Shortly after, I got up and told him, “Pull yourself together and let’s step outside.” I did not shut the door behind me.
WHEN I RETURNED to the living room, I noticed it right away though I thought nothing of it at first, and perhaps didn’t want to register it. Léonie was sitting on the sofa and Count was sitting on the floor, his neck resting against her knees while the back of his head lay flat against her thigh. Frank had put on more music by Callas. The others were busy cutting the two desserts Zeinab had brought.
Catching my glance in his direction, Count stood up and said he was going to buy cigarettes around the corner. Claude immediately offered him his. But Count smoked Dunhills only. “I should have known,” said Claude, “you always pick the very best, Piero.” A matter of minutes, said Count, trying to justify his brief exit. Léonie looked up and said she’d walk him downstairs and, seeing Kalaj entering the room, asked to let her have the keys to the car to get her sweater.
He gave her the keys.
“You should learn to roll your own,” said Kalaj to Count.
“I don’t need to,” replied Count as he let Léonie out the front door, then discreetly shut the door behind him.
“Nique ta mère,” muttered Kalaj under his breath.

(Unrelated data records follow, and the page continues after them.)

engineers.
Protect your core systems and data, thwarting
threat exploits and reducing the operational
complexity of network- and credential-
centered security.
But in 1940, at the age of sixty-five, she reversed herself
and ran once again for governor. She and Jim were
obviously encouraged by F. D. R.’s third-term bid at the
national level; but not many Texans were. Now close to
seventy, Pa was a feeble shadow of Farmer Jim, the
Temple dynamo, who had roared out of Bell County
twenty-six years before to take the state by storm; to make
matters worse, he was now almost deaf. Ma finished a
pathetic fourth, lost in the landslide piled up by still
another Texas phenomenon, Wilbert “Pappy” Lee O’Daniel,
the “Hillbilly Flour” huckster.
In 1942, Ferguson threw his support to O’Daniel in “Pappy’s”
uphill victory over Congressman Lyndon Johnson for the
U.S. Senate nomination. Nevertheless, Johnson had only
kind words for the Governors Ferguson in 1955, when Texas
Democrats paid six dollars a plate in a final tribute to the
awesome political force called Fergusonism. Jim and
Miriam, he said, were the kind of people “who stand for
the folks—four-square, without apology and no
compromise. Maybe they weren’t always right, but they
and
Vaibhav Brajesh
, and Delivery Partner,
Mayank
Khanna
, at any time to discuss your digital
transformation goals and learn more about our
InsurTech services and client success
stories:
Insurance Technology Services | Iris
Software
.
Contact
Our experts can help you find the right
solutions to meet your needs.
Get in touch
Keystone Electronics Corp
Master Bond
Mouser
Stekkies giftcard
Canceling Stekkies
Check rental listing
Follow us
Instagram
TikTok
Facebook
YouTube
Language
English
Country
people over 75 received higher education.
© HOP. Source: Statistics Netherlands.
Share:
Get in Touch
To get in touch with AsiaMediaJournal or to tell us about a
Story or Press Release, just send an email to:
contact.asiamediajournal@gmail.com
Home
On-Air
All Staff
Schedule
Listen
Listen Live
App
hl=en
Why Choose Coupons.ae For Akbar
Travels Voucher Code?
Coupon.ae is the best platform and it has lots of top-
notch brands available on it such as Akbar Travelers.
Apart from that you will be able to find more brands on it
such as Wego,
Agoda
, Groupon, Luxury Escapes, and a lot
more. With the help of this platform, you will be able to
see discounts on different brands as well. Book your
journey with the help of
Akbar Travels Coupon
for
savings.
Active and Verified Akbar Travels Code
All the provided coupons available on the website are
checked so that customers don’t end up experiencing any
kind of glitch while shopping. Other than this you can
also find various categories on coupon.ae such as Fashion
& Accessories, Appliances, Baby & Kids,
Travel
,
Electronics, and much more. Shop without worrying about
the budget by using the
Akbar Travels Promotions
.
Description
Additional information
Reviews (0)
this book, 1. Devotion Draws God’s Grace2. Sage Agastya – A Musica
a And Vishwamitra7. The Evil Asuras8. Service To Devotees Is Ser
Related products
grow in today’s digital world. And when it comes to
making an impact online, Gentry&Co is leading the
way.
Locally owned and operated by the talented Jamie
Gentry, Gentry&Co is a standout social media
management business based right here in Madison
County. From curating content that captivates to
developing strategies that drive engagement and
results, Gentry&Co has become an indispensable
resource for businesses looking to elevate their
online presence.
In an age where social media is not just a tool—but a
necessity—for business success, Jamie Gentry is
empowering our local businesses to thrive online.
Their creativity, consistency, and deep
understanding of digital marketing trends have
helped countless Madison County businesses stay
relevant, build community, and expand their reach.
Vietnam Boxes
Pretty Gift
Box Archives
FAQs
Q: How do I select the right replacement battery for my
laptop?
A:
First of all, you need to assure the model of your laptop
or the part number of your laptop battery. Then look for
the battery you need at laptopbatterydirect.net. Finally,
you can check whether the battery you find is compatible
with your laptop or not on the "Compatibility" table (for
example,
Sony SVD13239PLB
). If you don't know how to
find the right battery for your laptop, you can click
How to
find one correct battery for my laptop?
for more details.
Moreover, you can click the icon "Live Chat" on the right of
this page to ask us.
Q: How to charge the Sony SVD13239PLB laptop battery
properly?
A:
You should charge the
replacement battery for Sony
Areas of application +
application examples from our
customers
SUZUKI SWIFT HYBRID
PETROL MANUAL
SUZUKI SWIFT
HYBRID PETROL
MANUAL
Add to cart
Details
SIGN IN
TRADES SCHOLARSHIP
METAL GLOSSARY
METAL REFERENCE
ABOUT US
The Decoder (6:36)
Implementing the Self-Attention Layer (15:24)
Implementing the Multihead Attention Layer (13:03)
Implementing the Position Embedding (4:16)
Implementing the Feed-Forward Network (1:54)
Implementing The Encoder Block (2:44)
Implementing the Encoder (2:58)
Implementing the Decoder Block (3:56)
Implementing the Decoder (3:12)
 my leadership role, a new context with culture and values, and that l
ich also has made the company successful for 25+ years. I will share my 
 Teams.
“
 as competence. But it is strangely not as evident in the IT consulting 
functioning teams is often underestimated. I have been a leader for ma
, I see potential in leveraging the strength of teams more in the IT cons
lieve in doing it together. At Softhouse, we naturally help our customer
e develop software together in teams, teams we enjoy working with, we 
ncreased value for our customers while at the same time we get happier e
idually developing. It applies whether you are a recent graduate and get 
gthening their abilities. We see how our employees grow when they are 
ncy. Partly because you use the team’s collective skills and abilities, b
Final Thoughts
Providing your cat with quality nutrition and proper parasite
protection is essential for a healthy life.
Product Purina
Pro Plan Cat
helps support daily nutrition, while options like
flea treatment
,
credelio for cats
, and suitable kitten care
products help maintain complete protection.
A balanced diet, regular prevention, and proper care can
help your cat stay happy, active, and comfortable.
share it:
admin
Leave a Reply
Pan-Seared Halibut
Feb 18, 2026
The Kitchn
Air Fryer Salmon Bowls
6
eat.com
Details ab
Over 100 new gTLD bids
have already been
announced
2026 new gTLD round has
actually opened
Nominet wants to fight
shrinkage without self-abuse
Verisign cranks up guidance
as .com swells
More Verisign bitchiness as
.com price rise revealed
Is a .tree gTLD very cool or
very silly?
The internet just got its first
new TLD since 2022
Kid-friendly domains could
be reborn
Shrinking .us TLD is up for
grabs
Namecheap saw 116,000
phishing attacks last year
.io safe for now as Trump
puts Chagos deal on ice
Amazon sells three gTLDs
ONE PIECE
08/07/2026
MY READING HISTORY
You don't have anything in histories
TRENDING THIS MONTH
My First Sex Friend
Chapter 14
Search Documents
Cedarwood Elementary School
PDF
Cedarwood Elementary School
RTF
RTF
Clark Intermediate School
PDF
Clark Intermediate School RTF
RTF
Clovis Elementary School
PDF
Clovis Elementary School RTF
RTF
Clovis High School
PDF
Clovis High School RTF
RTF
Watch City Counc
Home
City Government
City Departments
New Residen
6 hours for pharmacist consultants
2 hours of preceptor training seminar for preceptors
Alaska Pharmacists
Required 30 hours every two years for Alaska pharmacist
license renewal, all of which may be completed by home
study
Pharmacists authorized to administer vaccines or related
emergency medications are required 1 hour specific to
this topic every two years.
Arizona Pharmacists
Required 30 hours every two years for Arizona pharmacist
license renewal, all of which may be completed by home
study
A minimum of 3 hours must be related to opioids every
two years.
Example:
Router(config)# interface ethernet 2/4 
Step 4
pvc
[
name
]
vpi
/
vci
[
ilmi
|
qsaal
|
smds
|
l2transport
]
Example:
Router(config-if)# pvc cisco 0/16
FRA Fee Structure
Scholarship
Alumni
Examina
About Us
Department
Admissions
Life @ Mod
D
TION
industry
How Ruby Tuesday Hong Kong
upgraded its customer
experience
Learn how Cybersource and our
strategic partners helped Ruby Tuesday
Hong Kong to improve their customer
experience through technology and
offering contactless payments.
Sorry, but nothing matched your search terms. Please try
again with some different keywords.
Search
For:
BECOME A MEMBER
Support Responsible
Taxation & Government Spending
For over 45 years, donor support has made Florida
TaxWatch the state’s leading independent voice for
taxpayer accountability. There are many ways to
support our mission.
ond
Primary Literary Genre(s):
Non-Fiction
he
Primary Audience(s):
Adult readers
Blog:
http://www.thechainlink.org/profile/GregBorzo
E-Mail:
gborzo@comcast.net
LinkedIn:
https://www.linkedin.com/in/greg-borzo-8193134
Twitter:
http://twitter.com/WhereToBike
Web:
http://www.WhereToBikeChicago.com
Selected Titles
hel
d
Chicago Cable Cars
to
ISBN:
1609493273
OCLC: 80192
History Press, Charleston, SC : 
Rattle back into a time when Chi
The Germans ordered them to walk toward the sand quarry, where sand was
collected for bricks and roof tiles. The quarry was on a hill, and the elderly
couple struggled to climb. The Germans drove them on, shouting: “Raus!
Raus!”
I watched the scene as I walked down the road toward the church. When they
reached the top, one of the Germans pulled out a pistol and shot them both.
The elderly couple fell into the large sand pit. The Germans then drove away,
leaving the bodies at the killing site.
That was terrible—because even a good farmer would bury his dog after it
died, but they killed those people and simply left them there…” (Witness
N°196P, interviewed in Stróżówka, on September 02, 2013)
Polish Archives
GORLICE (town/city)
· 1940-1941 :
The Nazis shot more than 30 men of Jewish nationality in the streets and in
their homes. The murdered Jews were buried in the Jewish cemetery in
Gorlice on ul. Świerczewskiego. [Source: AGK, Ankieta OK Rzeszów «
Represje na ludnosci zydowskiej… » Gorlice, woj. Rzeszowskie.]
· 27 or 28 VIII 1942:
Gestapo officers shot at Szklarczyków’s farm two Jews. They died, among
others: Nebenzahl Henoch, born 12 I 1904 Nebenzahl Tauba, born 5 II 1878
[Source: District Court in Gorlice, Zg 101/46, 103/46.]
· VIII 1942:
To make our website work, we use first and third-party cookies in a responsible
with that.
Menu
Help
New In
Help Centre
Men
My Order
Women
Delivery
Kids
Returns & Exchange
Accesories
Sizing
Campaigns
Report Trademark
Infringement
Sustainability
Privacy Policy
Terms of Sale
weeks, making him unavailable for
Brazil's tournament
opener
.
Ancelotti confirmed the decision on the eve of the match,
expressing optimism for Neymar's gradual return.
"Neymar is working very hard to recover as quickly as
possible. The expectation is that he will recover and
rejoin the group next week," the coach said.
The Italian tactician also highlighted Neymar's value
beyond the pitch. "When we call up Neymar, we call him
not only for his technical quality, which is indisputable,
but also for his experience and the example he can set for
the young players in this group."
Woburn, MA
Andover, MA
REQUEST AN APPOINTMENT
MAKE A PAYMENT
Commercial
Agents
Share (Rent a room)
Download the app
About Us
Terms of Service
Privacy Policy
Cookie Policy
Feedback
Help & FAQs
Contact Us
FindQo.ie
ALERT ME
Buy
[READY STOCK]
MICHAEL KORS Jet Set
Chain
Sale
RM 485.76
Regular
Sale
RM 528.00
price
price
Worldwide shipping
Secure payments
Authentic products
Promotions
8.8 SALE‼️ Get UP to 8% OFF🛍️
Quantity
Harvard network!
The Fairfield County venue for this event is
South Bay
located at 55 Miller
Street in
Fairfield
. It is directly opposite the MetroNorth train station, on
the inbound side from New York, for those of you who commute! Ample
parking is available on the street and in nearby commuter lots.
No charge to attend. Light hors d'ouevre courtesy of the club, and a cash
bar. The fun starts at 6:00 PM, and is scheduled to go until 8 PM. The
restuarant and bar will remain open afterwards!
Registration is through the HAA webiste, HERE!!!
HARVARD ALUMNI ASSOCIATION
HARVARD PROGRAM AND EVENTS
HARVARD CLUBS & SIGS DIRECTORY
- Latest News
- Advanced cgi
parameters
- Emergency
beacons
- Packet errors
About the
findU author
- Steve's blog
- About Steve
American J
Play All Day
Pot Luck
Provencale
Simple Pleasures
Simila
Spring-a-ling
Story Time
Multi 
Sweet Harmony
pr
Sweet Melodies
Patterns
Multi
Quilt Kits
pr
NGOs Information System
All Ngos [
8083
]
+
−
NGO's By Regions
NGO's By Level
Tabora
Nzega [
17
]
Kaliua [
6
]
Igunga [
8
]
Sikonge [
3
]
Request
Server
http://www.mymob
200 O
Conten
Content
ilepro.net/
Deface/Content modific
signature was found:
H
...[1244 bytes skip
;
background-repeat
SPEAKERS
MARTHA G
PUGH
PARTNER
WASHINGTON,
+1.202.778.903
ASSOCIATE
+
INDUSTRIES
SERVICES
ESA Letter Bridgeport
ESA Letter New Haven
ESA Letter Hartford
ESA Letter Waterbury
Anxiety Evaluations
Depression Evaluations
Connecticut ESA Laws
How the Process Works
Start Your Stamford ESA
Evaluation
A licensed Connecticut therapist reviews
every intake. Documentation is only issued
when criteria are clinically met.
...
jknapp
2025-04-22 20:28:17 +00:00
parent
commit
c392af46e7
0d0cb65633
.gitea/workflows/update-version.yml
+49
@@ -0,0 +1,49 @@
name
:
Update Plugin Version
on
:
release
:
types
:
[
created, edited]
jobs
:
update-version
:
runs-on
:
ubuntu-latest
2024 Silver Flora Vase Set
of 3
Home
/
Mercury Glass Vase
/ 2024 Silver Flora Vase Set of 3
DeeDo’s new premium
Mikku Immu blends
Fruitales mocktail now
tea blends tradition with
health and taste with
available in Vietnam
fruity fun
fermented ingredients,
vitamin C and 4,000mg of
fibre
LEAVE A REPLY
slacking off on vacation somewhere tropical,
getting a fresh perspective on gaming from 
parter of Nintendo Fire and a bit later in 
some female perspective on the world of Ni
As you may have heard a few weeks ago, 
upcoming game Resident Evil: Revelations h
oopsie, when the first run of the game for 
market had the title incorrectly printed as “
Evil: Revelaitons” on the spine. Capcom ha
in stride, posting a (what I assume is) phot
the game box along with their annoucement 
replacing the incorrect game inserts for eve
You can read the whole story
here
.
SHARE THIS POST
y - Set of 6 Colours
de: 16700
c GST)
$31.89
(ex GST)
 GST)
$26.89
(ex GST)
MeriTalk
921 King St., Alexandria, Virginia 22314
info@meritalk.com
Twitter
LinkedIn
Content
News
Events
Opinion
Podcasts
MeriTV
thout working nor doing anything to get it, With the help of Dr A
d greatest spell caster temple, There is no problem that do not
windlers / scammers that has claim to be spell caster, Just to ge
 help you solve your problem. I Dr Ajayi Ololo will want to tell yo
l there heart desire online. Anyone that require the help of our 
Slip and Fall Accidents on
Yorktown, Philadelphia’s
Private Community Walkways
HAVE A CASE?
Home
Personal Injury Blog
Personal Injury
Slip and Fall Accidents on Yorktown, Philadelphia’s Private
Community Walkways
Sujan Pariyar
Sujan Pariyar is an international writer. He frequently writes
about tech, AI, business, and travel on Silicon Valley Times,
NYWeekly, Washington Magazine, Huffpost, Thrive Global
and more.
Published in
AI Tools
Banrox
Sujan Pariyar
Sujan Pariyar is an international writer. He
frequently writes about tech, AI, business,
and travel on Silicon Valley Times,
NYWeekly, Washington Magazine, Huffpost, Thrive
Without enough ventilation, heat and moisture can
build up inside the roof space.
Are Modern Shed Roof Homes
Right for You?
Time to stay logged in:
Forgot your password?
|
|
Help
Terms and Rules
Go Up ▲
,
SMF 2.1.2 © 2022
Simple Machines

We carved the cakes in long wedges and served dessert on paper napkins, and because there weren’t enough clean forks, we ate with our hands. Pecan pie is the best thing since the invention of the telephone. No, cheesecake, said someone else. Cheesecake too, said Kalaj. We opened more wine, there was even talk of finally finishing the gallon of vodka I had appropriated along with the Beefeater gin from the departmental party last April. We passed the freezing cold vodka around, everyone agreed it was stupendous, so that a second round was de rigueur , and I was just on my way to the kitchen to start the coffee when I saw Kalaj bolt out of the living room, tear open the front door, and rush down the stairs.